## Brief
Retrieve every line of the data holding the word "products".

## Page-level text extractions
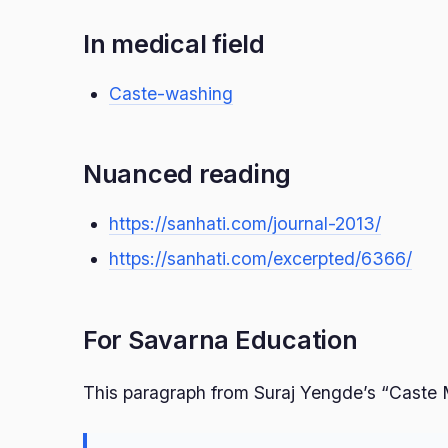
In medical field
Caste-washing
Nuanced reading
https://sanhati.com/journal-2013/
https://sanhati.com/excerpted/6366/
For Savarna Education
This paragraph from Suraj Yengde’s “Caste 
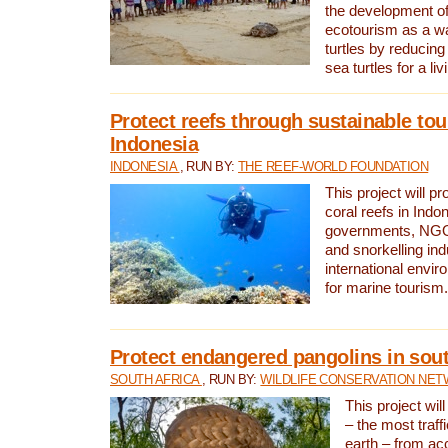
the development of
ecotourism as a w
turtles by reducing
sea turtles for a liv
Protect reefs through sustainable tou
Indonesia
INDONESIA
, RUN BY:
THE REEF-WORLD FOUNDATION
This project will p
coral reefs in Indo
governments, NGOs
and snorkelling ind
international envi
for marine tourism.
Protect endangered pangolins in sout
SOUTH AFRICA
, RUN BY:
WILDLIFE CONSERVATION NE
This project wil
– the most traf
earth – from ac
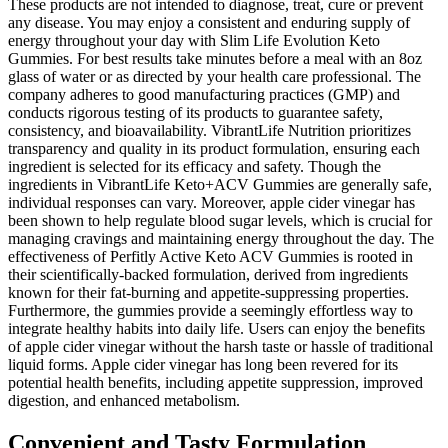
These products are not intended to diagnose, treat, cure or prevent
any disease. You may enjoy a consistent and enduring supply of
energy throughout your day with Slim Life Evolution Keto
Gummies. For best results take minutes before a meal with an 8oz
glass of water or as directed by your health care professional. The
company adheres to good manufacturing practices (GMP) and
conducts rigorous testing of its products to guarantee safety,
consistency, and bioavailability. VibrantLife Nutrition prioritizes
transparency and quality in its product formulation, ensuring each
ingredient is selected for its efficacy and safety. Though the
ingredients in VibrantLife Keto+ACV Gummies are generally safe,
individual responses can vary. Moreover, apple cider vinegar has
been shown to help regulate blood sugar levels, which is crucial for
managing cravings and maintaining energy throughout the day. The
effectiveness of Perfitly Active Keto ACV Gummies is rooted in
their scientifically-backed formulation, derived from ingredients
known for their fat-burning and appetite-suppressing properties.
Furthermore, the gummies provide a seemingly effortless way to
integrate healthy habits into daily life. Users can enjoy the benefits
of apple cider vinegar without the harsh taste or hassle of traditional
liquid forms. Apple cider vinegar has long been revered for its
potential health benefits, including appetite suppression, improved
digestion, and enhanced metabolism.
Convenient and Tasty Formulation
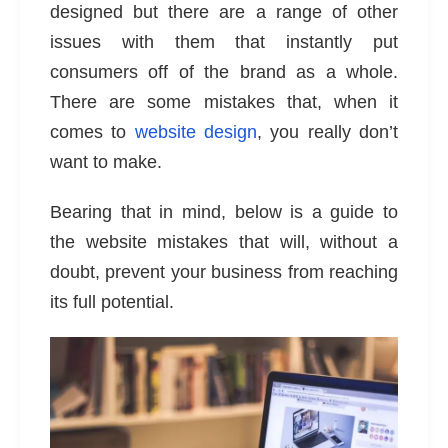
designed but there are a range of other
issues with them that instantly put
consumers off of the brand as a whole.
There are some mistakes that, when it
comes to
website design
, you really don’t
want to make.
Bearing that in mind, below is a guide to
the website mistakes that will, without a
doubt, prevent your business from reaching
its full potential.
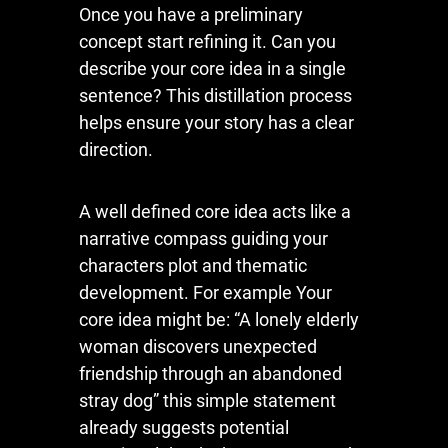
Once you have a preliminary
concept start refining it. Can you
describe your core idea in a single
sentence? This distillation process
helps ensure your story has a clear
direction.
A well defined core idea acts like a
narrative compass guiding your
characters plot and thematic
development. For example Your
core idea might be: “A lonely elderly
woman discovers unexpected
friendship through an abandoned
stray dog” this simple statement
already suggests potential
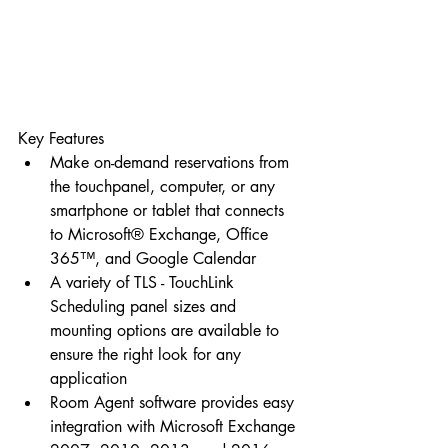
Key Features 
Make on-demand reservations from 
the touchpanel, computer, or any 
smartphone or tablet that connects 
to Microsoft® Exchange, Office 
365™, and Google Calendar  
A variety of TLS - TouchLink 
Scheduling panel sizes and 
mounting options are available to 
ensure the right look for any 
application  
Room Agent software provides easy 
integration with Microsoft Exchange 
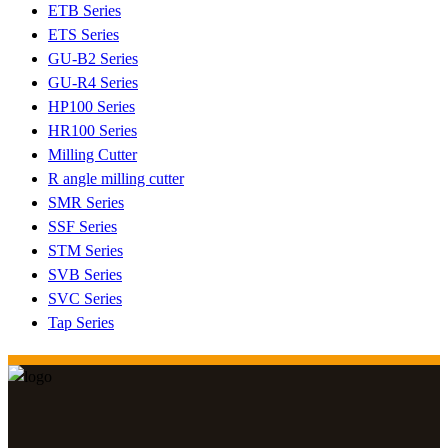
ETB Series
ETS Series
GU-B2 Series
GU-R4 Series
HP100 Series
HR100 Series
Milling Cutter
R angle milling cutter
SMR Series
SSF Series
STM Series
SVB Series
SVC Series
Tap Series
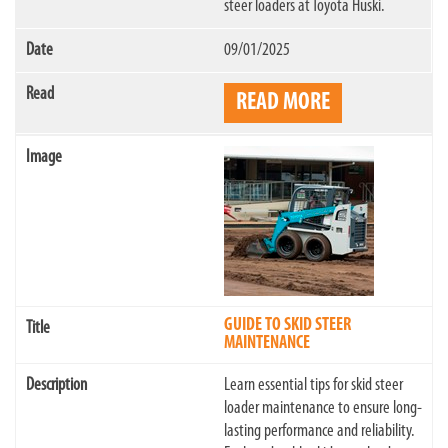
steer loaders at Toyota Huski.
09/01/2025
READ MORE
GUIDE TO SKID STEER
MAINTENANCE
Learn essential tips for skid steer
loader maintenance to ensure long-
lasting performance and reliability.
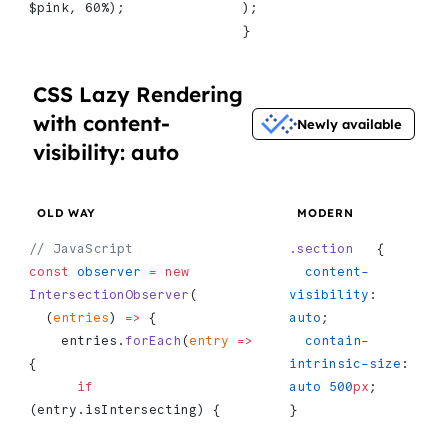
$pink, 60%);
);
}
CSS Lazy Rendering
with content-
Newly available
visibility: auto
OLD WAY
MODERN
// JavaScript
.section
   {
const
 observer
 =
 new
  content-
IntersectionObserver
(
visibility
: 
  (
entries
) 
=>
 {
auto
;
    entries.
forEach
(
entry
 =>
  contain-
{
intrinsic-size
: 
      if
auto
 500
px
;
(entry.isIntersecting) {
}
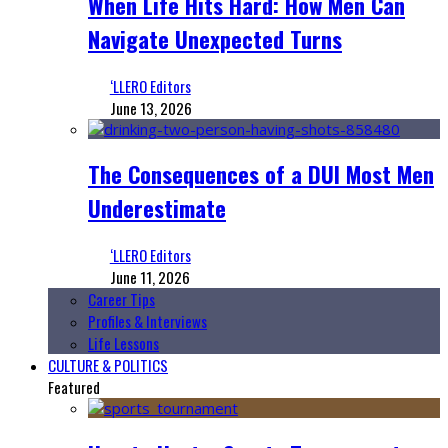
When Life Hits Hard: How Men Can
Navigate Unexpected Turns
‘LLERO Editors
June 13, 2026
The Consequences of a DUI Most Men
Underestimate
‘LLERO Editors
June 11, 2026
Career Tips
Profiles & Interviews
Life Lessons
CULTURE & POLITICS
Featured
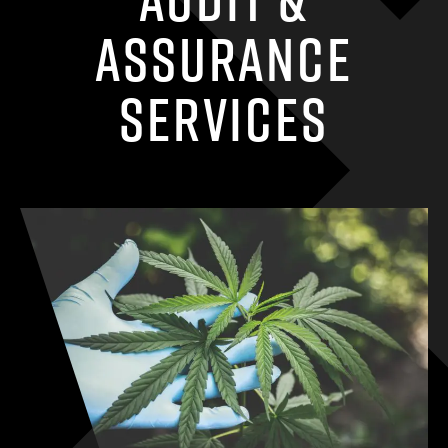
Assurance
Services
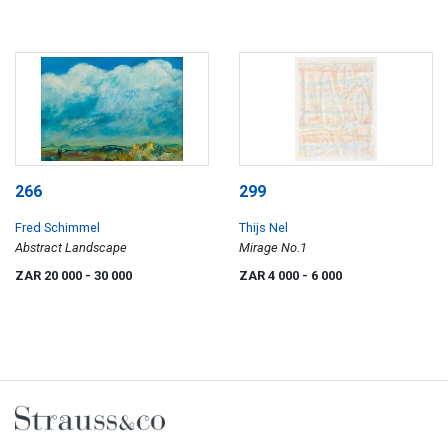
266
299
Fred Schimmel
Thijs Nel
Abstract Landscape
Mirage No.1
ZAR 20 000
- 30 000
ZAR 4 000
- 6 000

## Answer box
These products are not intended to diagnose, treat, cure or prevent
conducts rigorous testing of its products to guarantee safety,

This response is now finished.